Despera is a spiritual successor/predecessor to Serial Experiments Lain sharing common themes and story elements, as well as connections between the series' respective main characters.

==Story==
The story centers around Ain, a girl who builds devices despite her lack of scientific or engineering background. An alternate history science fiction story, set in Tokyo during the Taishō era spanning from 1922, to the 1923 Great Kantō earthquake. The final chapter prologue takes place in an unspecified year during the Shōwa era.

==Characters==
- Ain (あいん, Ain) - A girl who resides in her workshop in the basement of the Ryōunkaku in Asakusa, Tokyo. A technical genius with no prior scientific knowledge, she is able to create electronic devices far beyond the capabilities of the current era. Some of the devices created include early versions of a modern computer, complete with typewriter keyboards and cathode ray tube display monitors. In the light novel, one of her ongoing works is a mysterious robot which she refers to as Father (お父さん, Otō-san). Despite her young appearance, she often displays the maturity of an adult. She is also shown to be capable of generating electricity from her hands when she takes on a tank squadron in the story.
- Takeshita (竹下, Takeshita) - A man appearing to be around 30 years old who is an associate of Ain's. In the light novel, he claims to be able to see the future through the displays on Ain's computer monitors. He sells this information in the form of prophecies to the Japanese military and the aristocracy to gather funds for Ain's inventions. In the serialized version, he has no name and is only referred to as "the man", and his face is unseen throughout the illustrations. He is described as rarely showing emotions, and only displays more care for Ain.
- Enoki (榎木, Enoki) - A military officer who works for the Japanese army's science institute. He holds the rank of second lieutenant. Enoki is sent to Asakusa to investigate the unstable electrical discharge occurring in the vicinity of the Ryōunkaku.
- Kimiyasu Fuenokōji (笛小路公寧, Fuenokōji Kimiyasu) - A Japanese nobleman with the title of viscount. He is interested in Ain's unorthodox inventions. He has a primary residence in Sanbanchō of Chiyoda-ku, and a second residence at the Kanda-Surugadai district.
- Barbara Andrei (バルバラ・アンドレイ, Barubara Andorei) - A Russian woman of aristocratic origins, Barbara is a refugee who escaped from Harbin after the disownment of Russians by the Chinese Republic. She lives in the Kanda-Surugadai residence owned by Kimiyasu, who has taken her in. Ain is particularly uncomfortable in Barbara's presence, as she is frightened of her pale white complexion, presumably having never seen a Russian before.

==Chapters==
Thirteen chapters were released in serial form in the Animage magazine between July 2009 and July 2010. The complete novella was published as a single volume on April 28, 2011, and included new story content and illustrations.

==Production==

Despera light novel under serialization in Animage magazine.

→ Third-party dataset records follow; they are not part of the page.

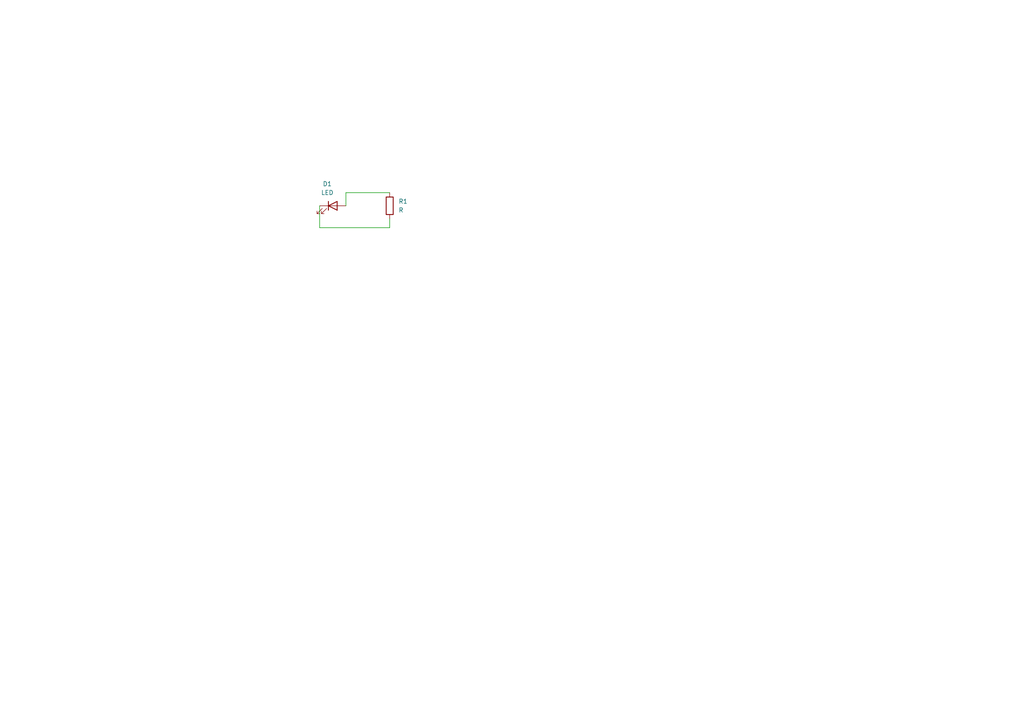
<source format=kicad_sch>
(kicad_sch
	(version 20231120)
	(generator "eeschema")
	(generator_version "8.0")
	(uuid "bc8ae116-f3c8-4e1d-b524-44985b8f6aec")
	(paper "A4")
	(title_block
		(title "Circuit resitor et led")
	)
	(lib_symbols
		(symbol "Device:LED"
			(pin_numbers hide)
			(pin_names
				(offset 1.016) hide)
			(exclude_from_sim no)
			(in_bom yes)
			(on_board yes)
			(property "Reference" "D"
				(at 0 2.54 0)
				(effects
					(font
						(size 1.27 1.27)
					)
				)
			)
			(property "Value" "LED"
				(at 0 -2.54 0)
				(effects
					(font
						(size 1.27 1.27)
					)
				)
			)
			(property "Footprint" ""
				(at 0 0 0)
				(effects
					(font
						(size 1.27 1.27)
					)
					(hide yes)
				)
			)
			(property "Datasheet" "~"
				(at 0 0 0)
				(effects
					(font
						(size 1.27 1.27)
					)
					(hide yes)
				)
			)
			(property "Description" "Light emitting diode"
				(at 0 0 0)
				(effects
					(font
						(size 1.27 1.27)
					)
					(hide yes)
				)
			)
			(property "ki_keywords" "LED diode"
				(at 0 0 0)
				(effects
					(font
						(size 1.27 1.27)
					)
					(hide yes)
				)
			)
			(property "ki_fp_filters" "LED* LED_SMD:* LED_THT:*"
				(at 0 0 0)
				(effects
					(font
						(size 1.27 1.27)
					)
					(hide yes)
				)
			)
			(symbol "LED_0_1"
				(polyline
					(pts
						(xy -1.27 -1.27) (xy -1.27 1.27)
					)
					(stroke
						(width 0.254)
						(type default)
					)
					(fill
						(type none)
					)
				)
				(polyline
					(pts
						(xy -1.27 0) (xy 1.27 0)
					)
					(stroke
						(width 0)
						(type default)
					)
					(fill
						(type none)
					)
				)
				(polyline
					(pts
						(xy 1.27 -1.27) (xy 1.27 1.27) (xy -1.27 0) (xy 1.27 -1.27)
					)
					(stroke
						(width 0.254)
						(type default)
					)
					(fill
						(type none)
					)
				)
				(polyline
					(pts
						(xy -3.048 -0.762) (xy -4.572 -2.286) (xy -3.81 -2.286) (xy -4.572 -2.286) (xy -4.572 -1.524)
					)
					(stroke
						(width 0)
						(type default)
					)
					(fill
						(type none)
					)
				)
				(polyline
					(pts
						(xy -1.778 -0.762) (xy -3.302 -2.286) (xy -2.54 -2.286) (xy -3.302 -2.286) (xy -3.302 -1.524)
					)
					(stroke
						(width 0)
						(type default)
					)
					(fill
						(type none)
					)
				)
			)
			(symbol "LED_1_1"
				(pin passive line
					(at -3.81 0 0)
					(length 2.54)
					(name "K"
						(effects
							(font
								(size 1.27 1.27)
							)
						)
					)
					(number "1"
						(effects
							(font
								(size 1.27 1.27)
							)
						)
					)
				)
				(pin passive line
					(at 3.81 0 180)
					(length 2.54)
					(name "A"
						(effects
							(font
								(size 1.27 1.27)
							)
						)
					)
					(number "2"
						(effects
							(font
								(size 1.27 1.27)
							)
						)
					)
				)
			)
		)
		(symbol "Device:R"
			(pin_numbers hide)
			(pin_names
				(offset 0)
			)
			(exclude_from_sim no)
			(in_bom yes)
			(on_board yes)
			(property "Reference" "R"
				(at 2.032 0 90)
				(effects
					(font
						(size 1.27 1.27)
					)
				)
			)
			(property "Value" "R"
				(at 0 0 90)
				(effects
					(font
						(size 1.27 1.27)
					)
				)
			)
			(property "Footprint" ""
				(at -1.778 0 90)
				(effects
					(font
						(size 1.27 1.27)
					)
					(hide yes)
				)
			)
			(property "Datasheet" "~"
				(at 0 0 0)
				(effects
					(font
						(size 1.27 1.27)
					)
					(hide yes)
				)
			)
			(property "Description" "Resistor"
				(at 0 0 0)
				(effects
					(font
						(size 1.27 1.27)
					)
					(hide yes)
				)
			)
			(property "ki_keywords" "R res resistor"
				(at 0 0 0)
				(effects
					(font
						(size 1.27 1.27)
					)
					(hide yes)
				)
			)
			(property "ki_fp_filters" "R_*"
				(at 0 0 0)
				(effects
					(font
						(size 1.27 1.27)
					)
					(hide yes)
				)
			)
			(symbol "R_0_1"
				(rectangle
					(start -1.016 -2.54)
					(end 1.016 2.54)
					(stroke
						(width 0.254)
						(type default)
					)
					(fill
						(type none)
					)
				)
			)
			(symbol "R_1_1"
				(pin passive line
					(at 0 3.81 270)
					(length 1.27)
					(name "~"
						(effects
							(font
								(size 1.27 1.27)
							)
						)
					)
					(number "1"
						(effects
							(font
								(size 1.27 1.27)
							)
						)
					)
				)
				(pin passive line
					(at 0 -3.81 90)
					(length 1.27)
					(name "~"
						(effects
							(font
								(size 1.27 1.27)
							)
						)
					)
					(number "2"
						(effects
							(font
								(size 1.27 1.27)
							)
						)
					)
				)
			)
		)
	)
	(wire
		(pts
			(xy 100.33 55.88) (xy 113.03 55.88)
		)
		(stroke
			(width 0)
			(type default)
		)
		(uuid "10f2d0c0-a8b6-44ff-9f3f-9676b2c848c7")
	)
	(wire
		(pts
			(xy 100.33 55.88) (xy 100.33 59.69)
		)
		(stroke
			(width 0)
			(type default)
		)
		(uuid "1f3832a1-3c6c-4b1f-82ca-36ee6a3fa80a")
	)
	(wire
		(pts
			(xy 113.03 66.04) (xy 92.71 66.04)
		)
		(stroke
			(width 0)
			(type default)
		)
		(uuid "5a5dd3b0-8623-470f-8368-56061a68247b")
	)
	(wire
		(pts
			(xy 113.03 63.5) (xy 113.03 66.04)
		)
		(stroke
			(width 0)
			(type default)
		)
		(uuid "65ab4d6a-ec4f-43b5-bfcb-4b97bbcdc15e")
	)
	(wire
		(pts
			(xy 92.71 66.04) (xy 92.71 59.69)
		)
		(stroke
			(width 0)
			(type default)
		)
		(uuid "87bfc433-bc6e-47d1-ba66-81bb5771b3d1")
	)
	(symbol
		(lib_id "Device:R")
		(at 113.03 59.69 0)
		(unit 1)
		(exclude_from_sim no)
		(in_bom yes)
		(on_board yes)
		(dnp no)
		(fields_autoplaced yes)
		(uuid "13d8efde-ae40-48bb-81cb-7914e0181cc3")
		(property "Reference" "R1"
			(at 115.57 58.4199 0)
			(effects
				(font
					(size 1.27 1.27)
				)
				(justify left)
			)
		)
		(property "Value" "R"
			(at 115.57 60.9599 0)
			(effects
				(font
					(size 1.27 1.27)
				)
				(justify left)
			)
		)
		(property "Footprint" "Resistor_THT:R_Axial_DIN0204_L3.6mm_D1.6mm_P7.62mm_Horizontal"
			(at 111.252 59.69 90)
			(effects
				(font
					(size 1.27 1.27)
				)
				(hide yes)
			)
		)
		(property "Datasheet" "~"
			(at 113.03 59.69 0)
			(effects
				(font
					(size 1.27 1.27)
				)
				(hide yes)
			)
		)
		(property "Description" "Resistor"
			(at 113.03 59.69 0)
			(effects
				(font
					(size 1.27 1.27)
				)
				(hide yes)
			)
		)
		(pin "2"
			(uuid "4f26b022-a772-46cc-b9ae-2255177c2aa2")
		)
		(pin "1"
			(uuid "24bb35b1-196c-4f21-8a9b-187054937e93")
		)
		(instances
			(project ""
				(path "/bc8ae116-f3c8-4e1d-b524-44985b8f6aec"
					(reference "R1")
					(unit 1)
				)
			)
		)
	)
	(symbol
		(lib_id "Device:LED")
		(at 96.52 59.69 0)
		(unit 1)
		(exclude_from_sim no)
		(in_bom yes)
		(on_board yes)
		(dnp no)
		(fields_autoplaced yes)
		(uuid "fda11f16-20a3-4b33-9ccd-91b3a19ea25a")
		(property "Reference" "D1"
			(at 94.9325 53.34 0)
			(effects
				(font
					(size 1.27 1.27)
				)
			)
		)
		(property "Value" "LED"
			(at 94.9325 55.88 0)
			(effects
				(font
					(size 1.27 1.27)
				)
			)
		)
		(property "Footprint" "Diode_THT:D_DO-15_P5.08mm_Vertical_KathodeUp"
			(at 96.52 59.69 0)
			(effects
				(font
					(size 1.27 1.27)
				)
				(hide yes)
			)
		)
		(property "Datasheet" "~"
			(at 96.52 59.69 0)
			(effects
				(font
					(size 1.27 1.27)
				)
				(hide yes)
			)
		)
		(property "Description" "Light emitting diode"
			(at 96.52 59.69 0)
			(effects
				(font
					(size 1.27 1.27)
				)
				(hide yes)
			)
		)
		(pin "2"
			(uuid "240a1d81-ea62-4e70-b4d8-afac2c819565")
		)
		(pin "1"
			(uuid "78099535-d064-493f-b3dc-afd0ee9b986b")
		)
		(instances
			(project ""
				(path "/bc8ae116-f3c8-4e1d-b524-44985b8f6aec"
					(reference "D1")
					(unit 1)
				)
			)
		)
	)
	(sheet_instances
		(path "/"
			(page "1")
		)
	)
)

</source>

Abe announced at Sakura-Con 2009 development of a new anime, revealing that it would be set during Japan's Taishō era. Ryūtarō Nakamura, who had directed Serial Experiments Lain, was tapped to direct. Beginning in July, a light novel serialization penned by Konaka and Abe ran in the Japanese magazine Animage, terminating a year later.

In 2010, production of the anime was placed on hold due to Nakamura's health. On June 29, 2013, Nakamura died of pancreatic cancer, and it was unknown whether development of Despera would continue following his death. At Overload 2014, Abe announced that the anime would move forward with a new director.

In 2018, Abe and Konaka acknowledged that Despera was in development hell, citing the state of the anime industry.

On March 23, 2021, Konaka said that the anime was 80% funded, and that both he and Abe had continued to work on it continually since its conception except for an interruption due to the COVID-19 pandemic.

On April 7, 2021, Konaka stated on an interview that the setting, characters, and story of Despera have completely changed. The extent of the changes remain unclear.

In 2025, Konaka said that the anime's production is set for 2027.